Pieter Verstraete’nin, İstanbul Politikalar Merkezi Sabancı Üniversitesi’nde kaleme aldığı makalede yer verdiği röportajda Erdem Gündüz, düşüncelerini şöyle açıklamıştır:

“Benim düşüncem bu sistemin çok da işlemediği; özellikle İkinci Dünya Savaşı’ndan sonra bu emperyalist ve kapitalist sistem çökmüştür. Ben komünizmi de savunmuyorum ama eşit hak, yaşama hakkı, özgürlük, doğru adaletin tesisi oldukça önemli şeyler. Ve bence bu düzen tamamen değişmeli.”

Bu eylemle birlikte Türkiye ve dünya sosyal medyanın ne kadar önemli olduğunu, Taksim Meydanı’nın bir basın merkezi olduğunu görmüştür. İktidar, Gezi Parkı eylemleri sırasında internete ulaşmayı zorlaştırıcı girişimlerde bulunmuş ama eylem ve olayların bu hızlı sesini dünyanın duymasını engelleyememiştir.

Başbakan Erdoğan’ın Gezi Parkı eylemlerine katılan vatandaşları “çapulcular” olarak nitelemesine karşılık Gill Scott – Hero’nun 70’li yıllarda yazdığı bir şarkıdan ilham alınarak yazılan “Devrim televizyonlardan yayınlanmayacak, tweet edilecek” sloganı hem sosyal medyada hem de T-shirtlerde yerini alarak Türk medyasının Gezi Parkı eylemlerini görmezden gelmesini eleştirmiş ve sosyal medyanın gücü bir kez daha gösterilmiştir.

“Amerikan yayın kuruluşu NBC tarafından yüzyılın en önemli üç protesto fotoğraflarından biri seçilen ‘Kırmızılı Kadın’ fotoğrafı Gezi Parkı eylemlerinin en önemli simgelerinden biri olmuştur. Bir polis memurunun çok yakın mesafeden karşısındaki kadına biber gazı sıkması ve kadının (Ceyda Sungur) hiçbir şey olmamış gibi yerinde durmasını ve biber gazının etkisiyle savrulan saçlarındaki hareketliliği muhabir Osman Örsal fotoğraf makinesiyle ölümsüzleştirmiştir (Adanalı; 2013)”.

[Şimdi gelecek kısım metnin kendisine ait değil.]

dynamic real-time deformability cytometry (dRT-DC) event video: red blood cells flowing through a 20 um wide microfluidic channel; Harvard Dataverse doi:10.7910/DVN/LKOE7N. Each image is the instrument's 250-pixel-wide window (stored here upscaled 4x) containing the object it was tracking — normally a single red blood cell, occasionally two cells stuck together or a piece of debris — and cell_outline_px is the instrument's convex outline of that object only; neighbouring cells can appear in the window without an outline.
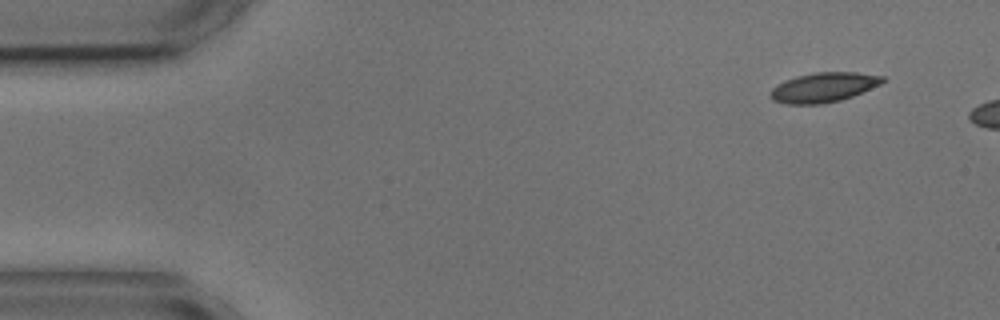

Kırmızılı kadının duruşundaki sadelik, topuksuz olan ayakkabıları, omuzuna astığı bez çantası, rahat günlük kırmızı elbisesi Gezi estetiğinin aslında şiddetten uzak, sade, eğitimli, çağdaş, mütevazı kimliğinin de bir yüzü olmuştur.

Sen-de-Gel-Hareketi Stencil 2013

Gezi Direnişi’nin ikonlarından biri haline gelen “Sen de Gel” hareketini “Gaz Maskeli Derviş” olarak bilinen Ziya Azazi ve fotoğraf sanatçısı Deniz Akgündüz başlatmışlardır. Gezi Parkı’ndaki eylemleri sırasında Başbakan Tayyip Erdoğan’ın ötekileştirici tavrını eleştirmek için parkın içindeki bu yazıya birileri “Tayyip Sen Gelme” cümlesini not düşmüştür.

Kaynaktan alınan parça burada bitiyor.